■ **Images with pose keypoints**:
══════════
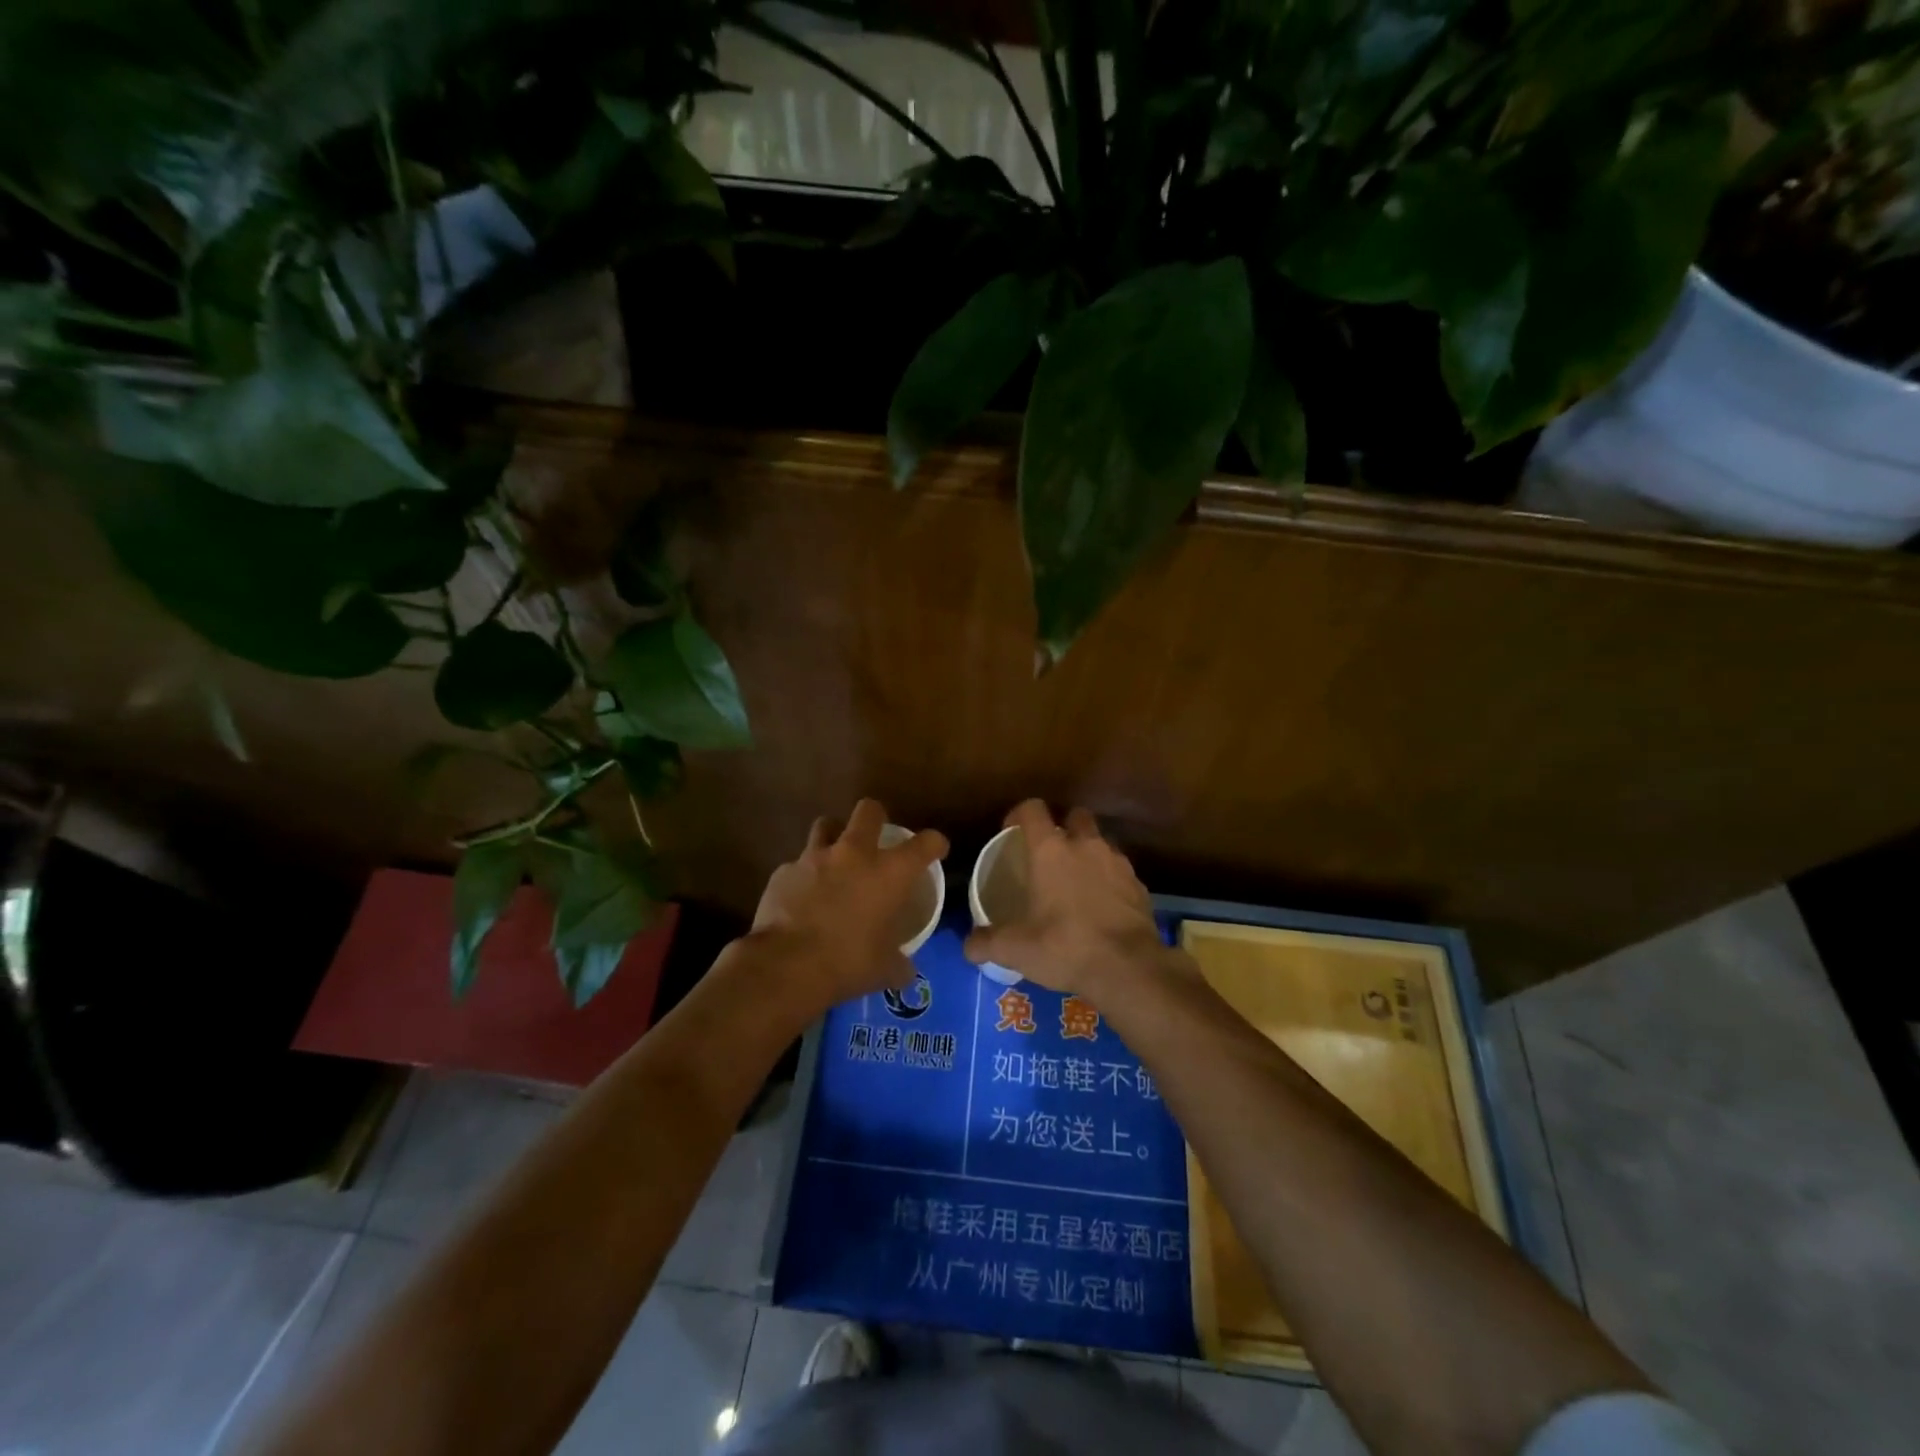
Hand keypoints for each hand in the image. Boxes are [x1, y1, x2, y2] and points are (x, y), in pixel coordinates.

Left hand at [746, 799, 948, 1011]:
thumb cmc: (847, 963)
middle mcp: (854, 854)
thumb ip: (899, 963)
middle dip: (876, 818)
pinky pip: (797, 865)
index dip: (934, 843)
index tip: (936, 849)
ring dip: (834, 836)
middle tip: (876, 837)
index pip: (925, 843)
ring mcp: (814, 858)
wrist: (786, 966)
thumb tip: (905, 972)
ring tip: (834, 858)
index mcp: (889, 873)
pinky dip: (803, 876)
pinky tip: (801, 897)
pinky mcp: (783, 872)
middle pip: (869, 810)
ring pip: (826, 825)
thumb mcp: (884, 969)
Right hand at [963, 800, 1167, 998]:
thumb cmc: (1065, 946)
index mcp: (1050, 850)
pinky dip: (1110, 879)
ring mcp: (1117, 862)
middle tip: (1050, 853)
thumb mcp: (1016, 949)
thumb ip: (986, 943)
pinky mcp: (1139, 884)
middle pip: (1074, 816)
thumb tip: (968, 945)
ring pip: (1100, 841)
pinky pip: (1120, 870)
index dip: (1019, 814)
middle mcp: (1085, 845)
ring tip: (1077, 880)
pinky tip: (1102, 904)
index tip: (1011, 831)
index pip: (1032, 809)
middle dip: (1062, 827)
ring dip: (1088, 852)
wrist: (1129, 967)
══════════
■ **Assignment**: Once the pictures are set aside, write out each record exactly.

■ **Task result**:
Hand keypoints for each hand in the image. Boxes are [x1, y1, x2, y2] and points are (x, y), in pixel coordinates.

Left hand at [746, 799, 948, 1011]:
thumb cmc: (847, 963)
middle mcp: (854, 854)
thumb ip: (899, 963)
middle dip: (876, 818)
pinky pip: (797, 865)
index dip: (934, 843)
index tip: (936, 849)
ring dip: (834, 836)
middle tip: (876, 837)
index pip: (925, 843)
ring mcp: (814, 858)
wrist: (786, 966)
thumb tip: (905, 972)
ring tip: (834, 858)
index mcp: (889, 873)
pinky dip: (803, 876)
pinky tip: (801, 897)
pinky mcp: (783, 872)
middle pip: (869, 810)
ring pip: (826, 825)
thumb mcp: (884, 969)
Right hand at [963, 800, 1167, 998]:
thumb cmc: (1065, 946)
index mcp: (1050, 850)
pinky dip: (1110, 879)
ring mcp: (1117, 862)
middle tip: (1050, 853)
thumb mcp: (1016, 949)
thumb ip: (986, 943)
pinky mcp: (1139, 884)
middle pip: (1074, 816)
thumb tip: (968, 945)
ring pip: (1100, 841)
pinky pip: (1120, 870)
index dip: (1019, 814)
middle mcp: (1085, 845)
ring tip: (1077, 880)
pinky tip: (1102, 904)
index tip: (1011, 831)
index pip: (1032, 809)
middle dip: (1062, 827)
ring dip: (1088, 852)
wrist: (1129, 967)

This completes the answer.